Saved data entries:
************

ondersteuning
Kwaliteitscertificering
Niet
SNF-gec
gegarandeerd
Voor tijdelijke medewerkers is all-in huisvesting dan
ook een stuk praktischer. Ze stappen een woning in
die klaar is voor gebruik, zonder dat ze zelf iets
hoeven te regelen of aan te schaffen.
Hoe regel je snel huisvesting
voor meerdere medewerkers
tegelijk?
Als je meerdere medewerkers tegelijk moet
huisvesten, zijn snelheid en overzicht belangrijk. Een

************

PROBLEM REQUIREMENTS: What lines in the data above contain the word "tegelijk"? Copy them all.

YOUR SOLUTION:
tegelijk?
Als je meerdere medewerkers tegelijk moet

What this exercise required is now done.